##### Excerpt to read #####

During Greg’s first COA class he found himself in a boat designing a piece of humpback whale migration research using fluke patterns. His frustrations dissipated. Classes weren’t generally in class; there were no textbooks but sets of peer reviewed papers; faculty members weren’t talking at you, but were thinking through problemswith you. Greg said to me, “It felt like a graduate school for undergraduates because it was so problem-focused.”

But what Greg kept hammering on during my interviews was how important the “doing” was. There was a craft involved in his work, not unlike an arborist or blacksmith. Some of that craft is mental, but a lot is kinesthetic—like diving, small engine repair, building, landing a boat, storing specimens, drawing, doing what might in essence be called field work.

Greg’s success comes from his experience as a maker, a doer, a builder of tools, techniques, and thoughts for tackling the challenges that plague our oceans. But it gets lonely on the ocean floor. Greg’s good at what he does also because he recognizes that success in marine conservation depends as much on social science as marine science. He also “does” marine science as social science. Luckily he is as much at home working on the ocean floor as he is working with this man, the president of Kiribati in the Phoenix Islands—who is himself equally adept at fishing with a hand line as he is with running a small island nation. Greg’s skills as a doer and a human ecologist have helped drive the creation of the Phoenix Island Protected Area, which, with an area of 408,250 km2, is the largest marine protected area in the Pacific Ocean and the world’s first deep water, mid-ocean marine protected area.

##### Listed records #####

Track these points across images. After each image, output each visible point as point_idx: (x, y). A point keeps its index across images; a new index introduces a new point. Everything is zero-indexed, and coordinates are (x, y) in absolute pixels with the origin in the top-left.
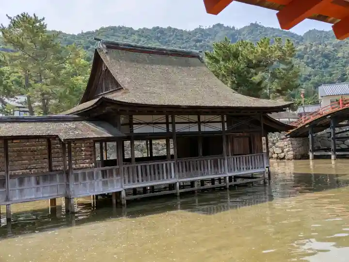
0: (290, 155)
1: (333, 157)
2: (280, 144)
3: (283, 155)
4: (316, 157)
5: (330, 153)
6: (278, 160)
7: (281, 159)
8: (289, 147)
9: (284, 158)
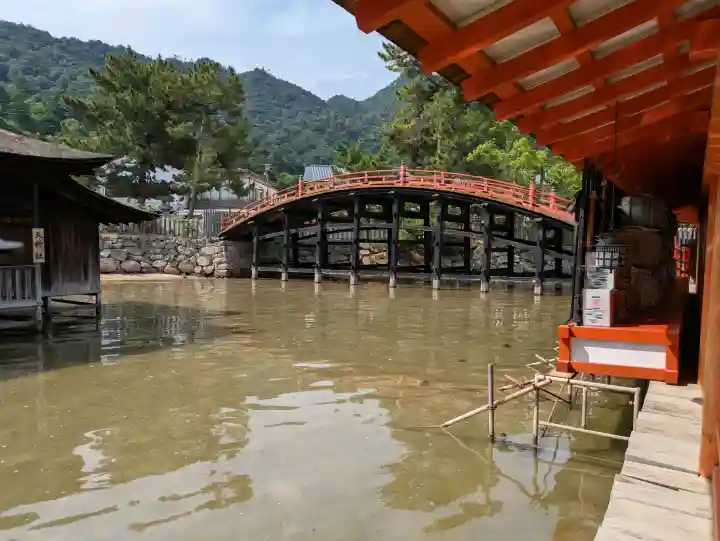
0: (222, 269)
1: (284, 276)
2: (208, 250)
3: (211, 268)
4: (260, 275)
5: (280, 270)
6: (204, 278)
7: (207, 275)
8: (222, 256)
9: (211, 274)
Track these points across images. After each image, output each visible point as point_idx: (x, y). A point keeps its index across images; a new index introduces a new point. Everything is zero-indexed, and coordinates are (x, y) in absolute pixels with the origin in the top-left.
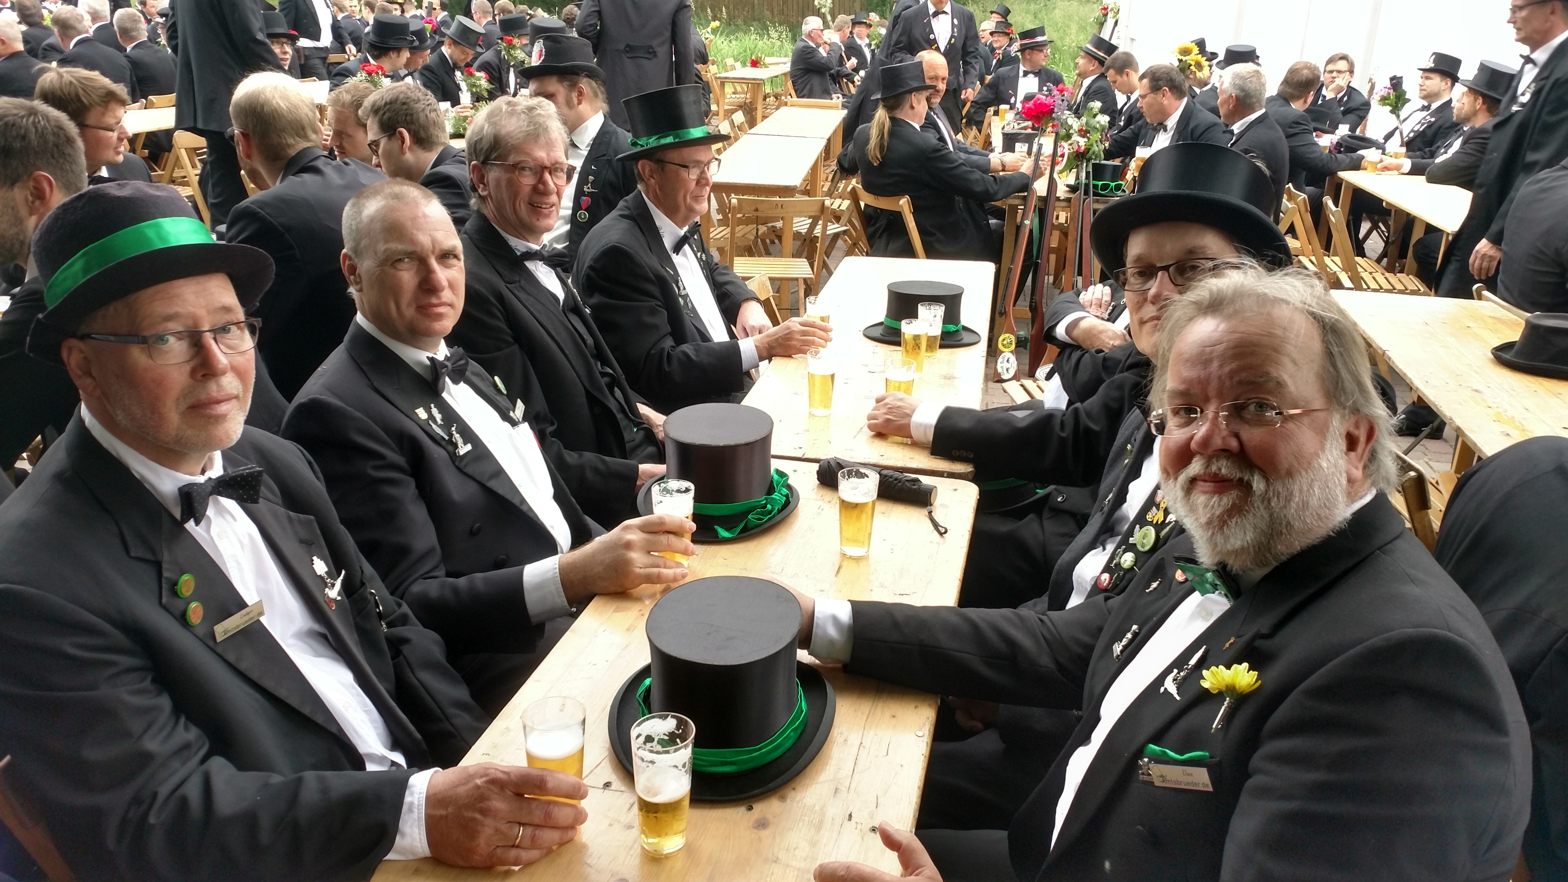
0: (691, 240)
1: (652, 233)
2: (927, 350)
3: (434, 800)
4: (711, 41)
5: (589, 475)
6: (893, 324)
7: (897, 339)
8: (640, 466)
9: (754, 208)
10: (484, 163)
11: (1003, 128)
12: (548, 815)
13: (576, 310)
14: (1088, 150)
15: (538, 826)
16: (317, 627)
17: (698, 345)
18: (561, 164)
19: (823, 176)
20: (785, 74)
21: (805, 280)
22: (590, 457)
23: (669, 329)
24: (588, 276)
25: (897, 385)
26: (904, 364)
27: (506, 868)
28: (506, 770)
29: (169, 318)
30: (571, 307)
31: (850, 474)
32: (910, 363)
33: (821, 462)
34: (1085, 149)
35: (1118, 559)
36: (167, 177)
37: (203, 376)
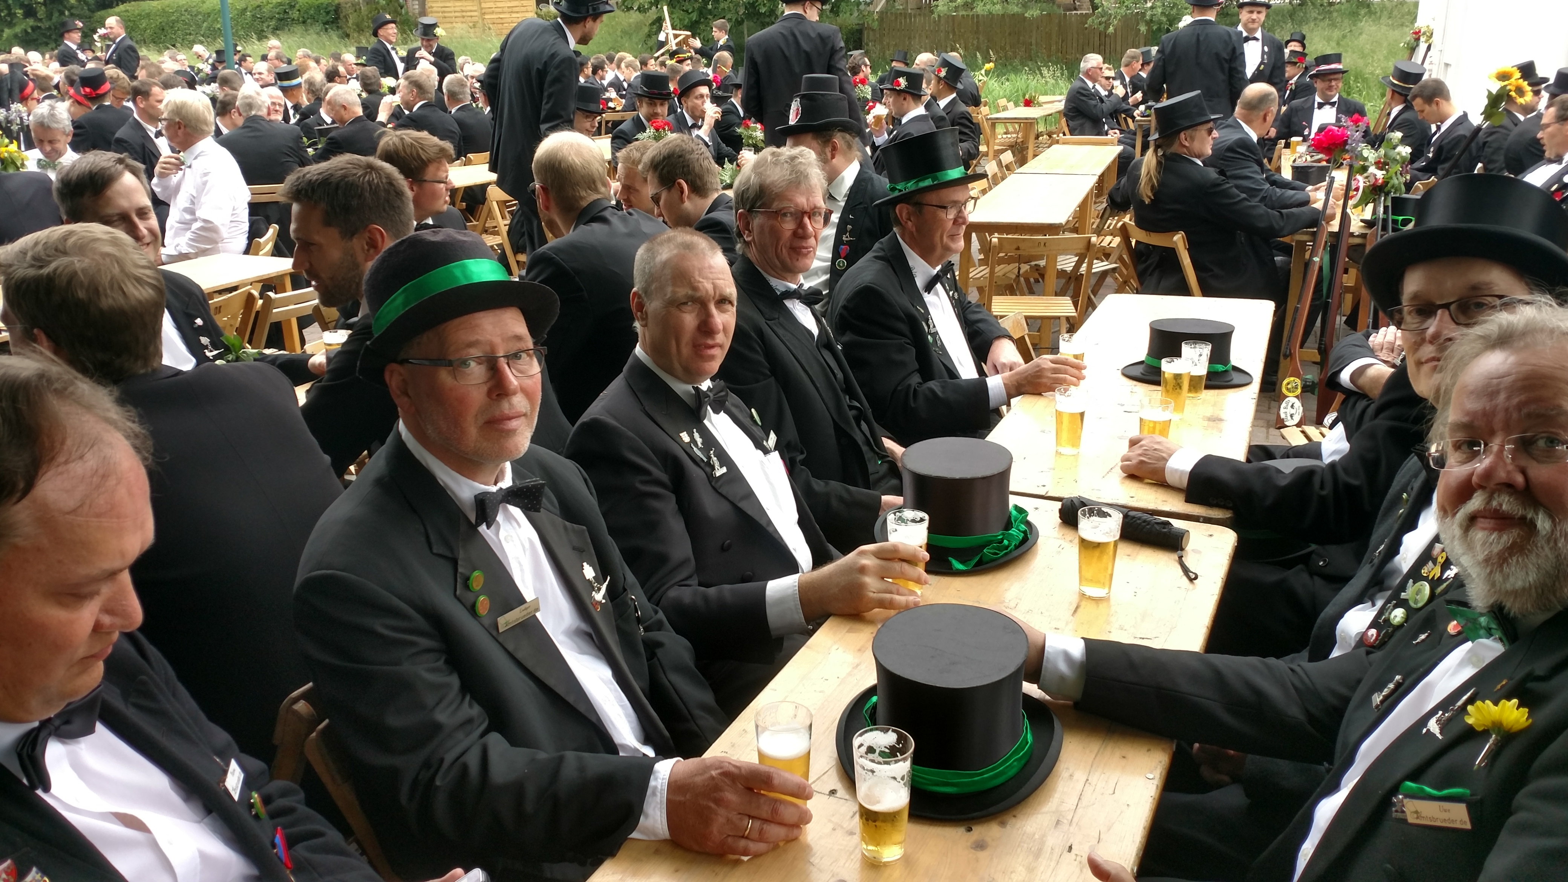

#####

Problem description: Carry on writing the passage above about Greg and his marine conservation work, beginning right after its final sentence.

Reply to the task:
Fourth and finally, we approach the more nebulous element of our definition, which centers on the cultivation of purpose and value. For this element I used myself as subject matter, because in addition to being COA’s president, I’m also an alumnus from the class of 1992. (I believe strongly that self-deprecation goes a long way in a presentation and if there was ever a self-deprecating photo, this is it.)

My story began as a high school student and as the first kid in my family of Irish immigrants to go to college, it begins with my dad and me making that trip of college visits. We started at Rutgers, the state university of New Jersey, and I didn’t even get out of the car. We went to Princeton – that would have made Dad very proud, but it wasn’t for me. We went to Bowdoin in Maine because we had both heard it had a great outdoors program. It was a beautiful school, but something just wasn’t right. I turned to Dad and said, “There’s this other school I’d really like to see – it’s three hours further up the coast. Can we go?”

I’ll never forget the moment he dropped me off at COA. It was magical. Almost immediately I could tell something was very different about the place. One of the most important differences was that everyone—students, faculty, staff, trustees, wanted to be there at COA; nowhere else. They had their own sense of mission, and a very definite sense of purpose.

It was obvious that students weren’t at COA as a right of passage their parents or peers coaxed them in to. Students arrive at COA predisposed to a certain kind of value- or purpose-driven way of life, but the experience itself cultivates purpose.

I came across a good example of this just before the holidays when I had the chance to take these students and drop them off on an Island 20 kilometers southeast of MDI. They wanted to understand the ecology of offshore islands in winter and were worried about the impacts of offshore wind development. The idea didn’t come from the faculty; it came from them. They were giving up Christmas and New Year’s holidays to do this, and they were excited to brave some serious conditions out there.

Here they are on drop-off day. We tried to hang around, but they were ready for us to get on and leave them to their project.

I received this letter a few days after Christmas from one of the students. It concludes with:

“The adventures we are having have been so enriching, experiential and magical. We are constantly learning new things. I just wanted to say thank you so much. You are such a supportive president and having you excited and involved with our journeys is so wonderful and helpful. It means so much to us.”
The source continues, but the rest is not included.